At the heart of every GPU lies the Graphics Processing Cluster (GPC), which contains the actual computing engines. Within each GPC, multiple Streaming Multiprocessors (SMs) handle the heavy lifting of parallel computation. These SMs represent the fundamental execution units where actual calculations occur, containing hundreds or thousands of smaller CUDA cores that process instructions simultaneously.
The memory subsystem forms another crucial layer of GPU architecture. Unlike CPUs that rely on system RAM, GPUs feature dedicated high-bandwidth memory (HBM) or GDDR memory positioned directly on the graphics card. This proximity and specialized memory technology enable data transfer rates exceeding 1TB/s on high-end models, feeding the computational units with the massive data streams they require.
Understanding GPU Architecture Components That Drive Performance
The performance characteristics of any GPU stem directly from how its GPU architecture components interact.
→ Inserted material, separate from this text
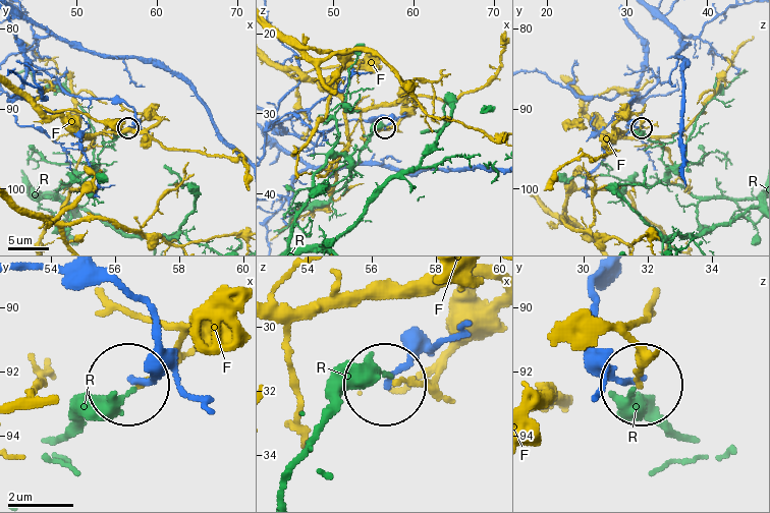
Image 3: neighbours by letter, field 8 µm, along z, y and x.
pass()
F and R are other cells; runs along (97, 273), (121, 286), (154, 328), (152, 368), (132, 382) in image 3; no lettered fragment goes on from it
Modern architectures like Hopper and Blackwell showcase how these components have evolved to meet the demands of AI and scientific computing.
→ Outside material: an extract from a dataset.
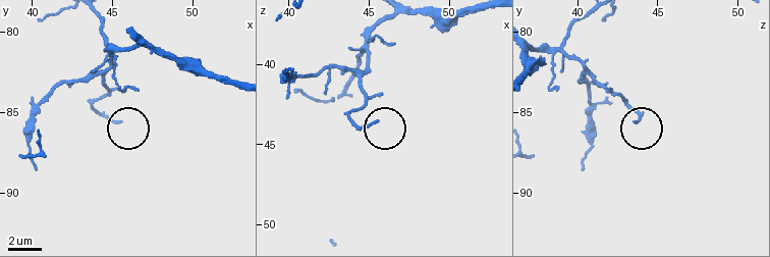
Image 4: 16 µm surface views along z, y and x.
look(pieces, 10 µm, (45.6, 85.4, 43.5))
Compute Units: The Workhorses
The streaming multiprocessors contain several types of processing units:
CUDA Cores: Handle general-purpose parallel computing tasks
Tensor Cores: Specialized units for matrix multiplication operations
RT Cores: Dedicated hardware for ray tracing calculations
Special Function Units (SFUs): Process transcendental operations like sine and cosine
Memory Hierarchy: The Data Pipeline
The memory system consists of multiple levels, each serving different performance requirements:
Register Files: Ultra-fast storage directly accessible by compute units
Shared Memory: Low-latency memory shared between threads in an SM
L1/L2 Cache: Intermediate storage reducing main memory access
Global Memory: The main HBM or GDDR memory pool
Interconnects: The Communication Network
High-speed interconnects enable different parts of a GPU to communicate efficiently:
NVLink: Enables GPU-to-GPU communication at speeds up to 900GB/s
PCIe Interface: Connects the GPU to the host system
Memory Controllers: Manage data flow between compute units and memory
How Parts of a GPU Work Together
The magic happens when all parts of a GPU operate in concert. When a deep learning model trains, data flows from system memory through the PCIe interface into GPU memory. The command processor interprets instructions and dispatches work to available SMs. Within each SM, thousands of threads execute in parallel, processing data through CUDA cores for general computation or Tensor Cores for matrix operations.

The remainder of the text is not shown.